(Beginning of DATASET EXCERPT)
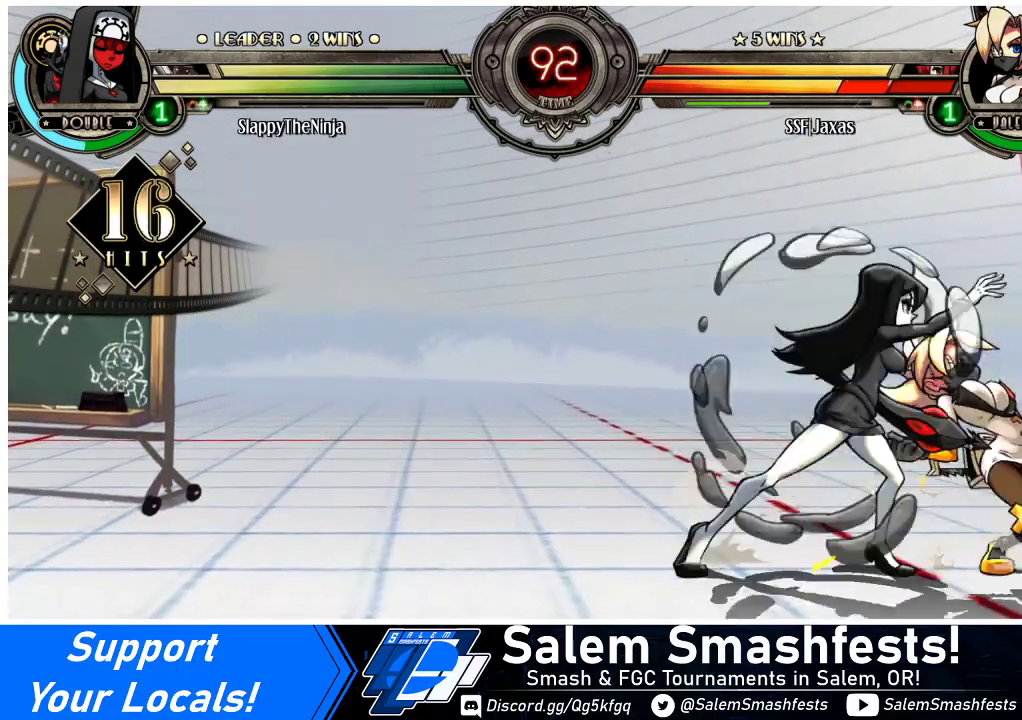
{"buttons": ["DPAD_RIGHT"], "events": [[33, "CROSS", "up"], [33, "SQUARE", "up"]]}
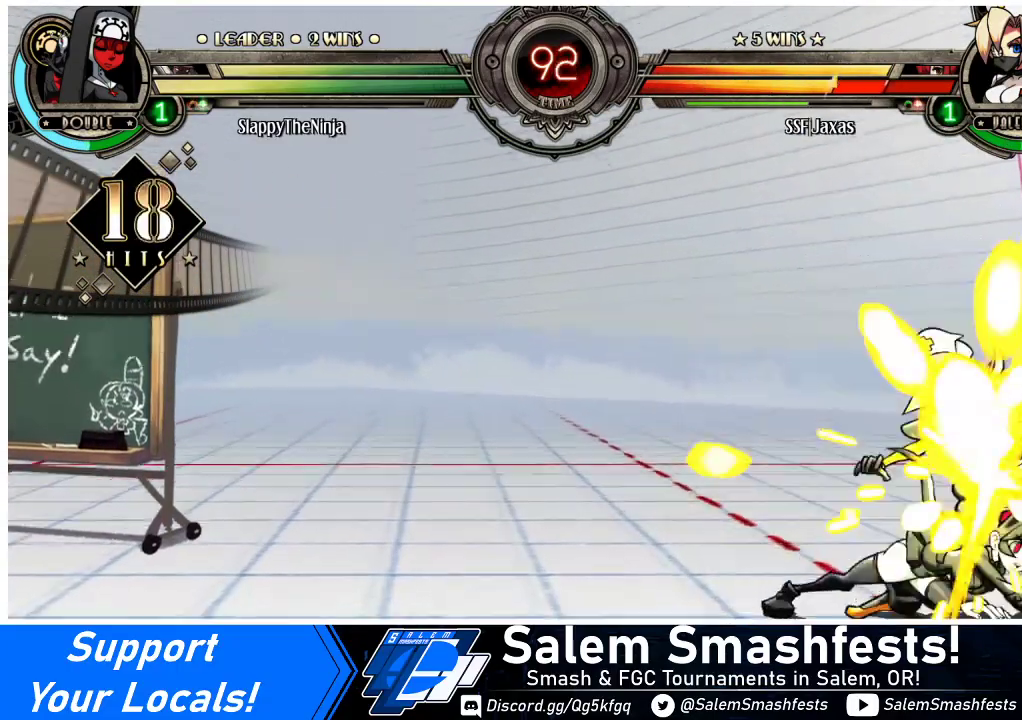
{"buttons": ["DPAD_UP", "DPAD_RIGHT"], "events": [[233, "DPAD_UP", "down"]]}
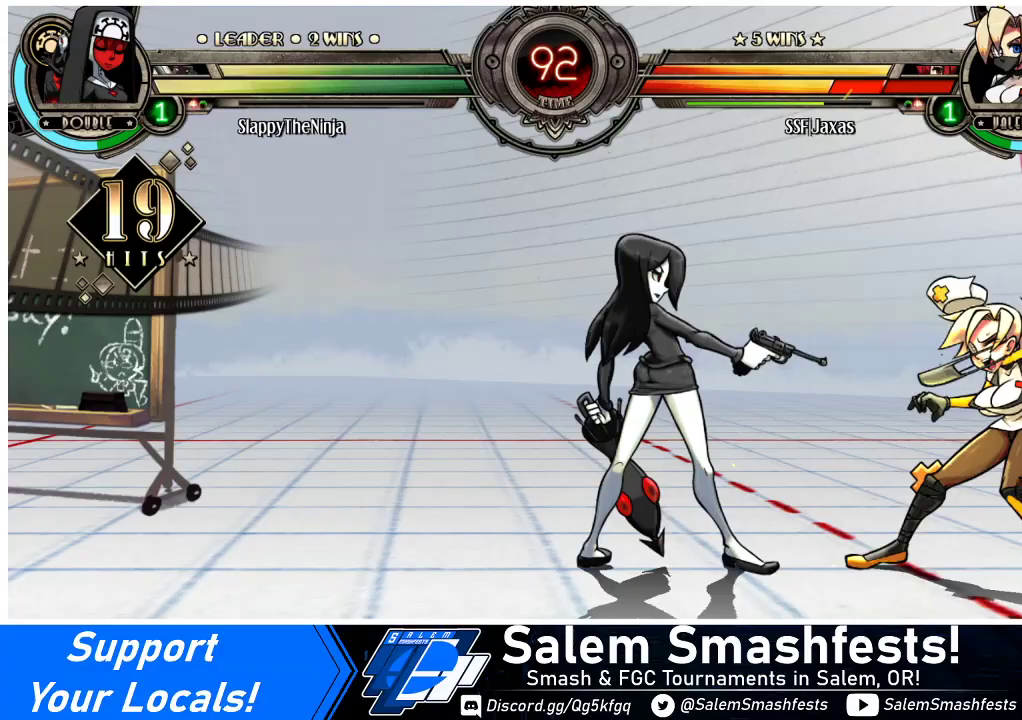
{"buttons": ["DPAD_UP", "DPAD_RIGHT"], "events": []}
(End of DATASET EXCERPT)
● **WHAT YOU HAVE TO DO**
Print each line of the listing exactly and include no pictures.

● **WRITTEN SOLUTION**
{"buttons": ["DPAD_RIGHT"], "events": [[33, "CROSS", "up"], [33, "SQUARE", "up"]]}
{"buttons": ["DPAD_UP", "DPAD_RIGHT"], "events": [[233, "DPAD_UP", "down"]]}
{"buttons": ["DPAD_UP", "DPAD_RIGHT"], "events": []}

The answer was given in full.